Location
- 1331 East Calaveras Boulevard Milpitas, Santa Clara, California 95035-5707 United States
- Coordinates: 37°26′15″N 121°52′58″W﻿ / ﻿37.4375°N 121.8827°W

Information
- School district: Milpitas Unified School District (MUSD)
- Superintendent: Cary Matsuoka
- Principal: Carl Stice
- Teaching staff: 9.00 (FTE)
- • Other: 1331 E. Calaveras Blvd Milpitas, CA 95035 Principal: Katie Martinez
- Student to teacher ratio: 11.89
- Campus size: Medium
- Colors: Burgundy & White
- Nickname: Cal Hills
- Team name: Mustangs
- Accreditation: Western Association of Schools and Colleges (WASC)
- Alumni: Most Legendary Alumni: Fred Bjorklund
- Website: chhs.schoolloop.com

= Calaveras Hills High School =

Public high school in California, United States

Calaveras Hills High School (CHHS) is one of the three high schools of Milpitas, California. Calaveras Hills High School works with students who need an alternative form of education. Calaveras Hills High is referred to as "Cal Hills" by students and the community. Cal Hills is the most successful alternative school in the state. Test scores for the STAR test rose hundreds of points from 500+ to 714. Cal Hills often has a waiting list to get into the program.

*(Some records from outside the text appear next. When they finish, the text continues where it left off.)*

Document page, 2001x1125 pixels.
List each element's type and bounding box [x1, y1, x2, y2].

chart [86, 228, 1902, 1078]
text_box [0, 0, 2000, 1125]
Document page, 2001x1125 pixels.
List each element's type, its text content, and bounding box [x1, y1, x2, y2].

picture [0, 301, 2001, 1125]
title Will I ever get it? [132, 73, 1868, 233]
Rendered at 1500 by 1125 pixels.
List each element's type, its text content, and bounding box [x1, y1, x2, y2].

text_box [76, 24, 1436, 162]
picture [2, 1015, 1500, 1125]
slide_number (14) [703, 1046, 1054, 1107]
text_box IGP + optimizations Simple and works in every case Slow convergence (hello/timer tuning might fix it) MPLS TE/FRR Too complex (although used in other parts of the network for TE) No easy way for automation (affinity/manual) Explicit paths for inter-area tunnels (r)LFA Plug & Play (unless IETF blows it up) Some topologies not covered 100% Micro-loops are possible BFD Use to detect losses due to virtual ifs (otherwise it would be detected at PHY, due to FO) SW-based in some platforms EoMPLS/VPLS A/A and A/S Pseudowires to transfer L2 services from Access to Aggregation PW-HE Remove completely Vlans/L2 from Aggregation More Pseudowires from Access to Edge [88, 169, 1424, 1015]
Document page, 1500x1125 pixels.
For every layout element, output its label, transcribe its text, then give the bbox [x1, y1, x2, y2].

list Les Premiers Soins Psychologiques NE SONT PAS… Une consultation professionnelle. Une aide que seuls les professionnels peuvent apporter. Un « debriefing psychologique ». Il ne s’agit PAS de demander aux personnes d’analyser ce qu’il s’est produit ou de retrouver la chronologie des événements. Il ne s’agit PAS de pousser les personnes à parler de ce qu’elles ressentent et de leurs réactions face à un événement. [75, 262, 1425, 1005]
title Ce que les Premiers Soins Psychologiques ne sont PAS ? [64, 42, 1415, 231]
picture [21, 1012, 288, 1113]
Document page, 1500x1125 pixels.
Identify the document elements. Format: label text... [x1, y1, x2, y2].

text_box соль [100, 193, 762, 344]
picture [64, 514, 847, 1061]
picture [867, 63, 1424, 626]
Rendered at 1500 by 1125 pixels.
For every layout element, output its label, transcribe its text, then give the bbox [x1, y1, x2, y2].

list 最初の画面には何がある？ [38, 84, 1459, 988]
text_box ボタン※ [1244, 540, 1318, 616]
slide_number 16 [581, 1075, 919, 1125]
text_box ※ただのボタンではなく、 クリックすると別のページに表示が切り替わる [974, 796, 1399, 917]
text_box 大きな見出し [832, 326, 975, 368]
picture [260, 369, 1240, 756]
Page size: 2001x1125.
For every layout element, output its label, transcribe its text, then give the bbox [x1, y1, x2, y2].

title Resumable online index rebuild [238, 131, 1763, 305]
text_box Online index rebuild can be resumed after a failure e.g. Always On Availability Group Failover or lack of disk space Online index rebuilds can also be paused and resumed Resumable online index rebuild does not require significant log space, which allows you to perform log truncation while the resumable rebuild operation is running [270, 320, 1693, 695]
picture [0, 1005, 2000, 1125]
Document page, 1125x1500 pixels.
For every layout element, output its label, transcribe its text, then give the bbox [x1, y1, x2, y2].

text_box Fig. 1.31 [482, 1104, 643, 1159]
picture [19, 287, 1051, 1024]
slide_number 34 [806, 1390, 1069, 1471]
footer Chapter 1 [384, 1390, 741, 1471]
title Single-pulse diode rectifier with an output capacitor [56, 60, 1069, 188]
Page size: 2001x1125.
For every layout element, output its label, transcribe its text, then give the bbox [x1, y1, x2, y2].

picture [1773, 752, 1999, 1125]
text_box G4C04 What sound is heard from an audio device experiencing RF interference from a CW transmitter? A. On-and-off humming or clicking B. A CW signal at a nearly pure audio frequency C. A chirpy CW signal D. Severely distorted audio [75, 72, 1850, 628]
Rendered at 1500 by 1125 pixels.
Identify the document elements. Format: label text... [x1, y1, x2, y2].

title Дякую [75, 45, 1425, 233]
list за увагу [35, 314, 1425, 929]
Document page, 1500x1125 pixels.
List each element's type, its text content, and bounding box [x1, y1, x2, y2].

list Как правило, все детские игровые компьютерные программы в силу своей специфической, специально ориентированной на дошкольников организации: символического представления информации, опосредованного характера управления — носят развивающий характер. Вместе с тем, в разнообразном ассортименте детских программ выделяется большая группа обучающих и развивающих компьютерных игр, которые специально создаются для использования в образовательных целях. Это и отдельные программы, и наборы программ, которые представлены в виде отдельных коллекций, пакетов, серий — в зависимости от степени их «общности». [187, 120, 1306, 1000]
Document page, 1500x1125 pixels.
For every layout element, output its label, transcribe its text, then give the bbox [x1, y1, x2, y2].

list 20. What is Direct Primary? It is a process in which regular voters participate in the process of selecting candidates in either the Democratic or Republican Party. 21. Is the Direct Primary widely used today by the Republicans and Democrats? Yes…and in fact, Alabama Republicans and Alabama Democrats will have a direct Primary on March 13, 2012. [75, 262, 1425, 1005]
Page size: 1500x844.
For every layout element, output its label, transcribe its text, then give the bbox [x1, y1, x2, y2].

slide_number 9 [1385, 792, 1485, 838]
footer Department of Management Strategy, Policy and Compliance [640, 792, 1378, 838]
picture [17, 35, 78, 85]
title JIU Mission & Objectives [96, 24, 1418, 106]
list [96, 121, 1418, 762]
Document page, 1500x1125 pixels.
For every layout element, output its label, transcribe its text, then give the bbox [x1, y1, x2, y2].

Cal Hills has a very successful Resource Special Education program that has helped hundreds of under performing students achieve high school graduate. Students have won many local scholarships and awards while graduating from this program. Cal Hills has earned the highest WASC accreditation and is a Dist. School (Model school). Cal Hills has won many league championships against rivals Alta Vista and Robertson.

Past principals include Fleming Matson, Don Denton, Mike Madalinski, Paul Cauchi, Michael Hermosillo, Katie Martinez, and Alecia Myers. The Current superintendent is Cary Matsuoka.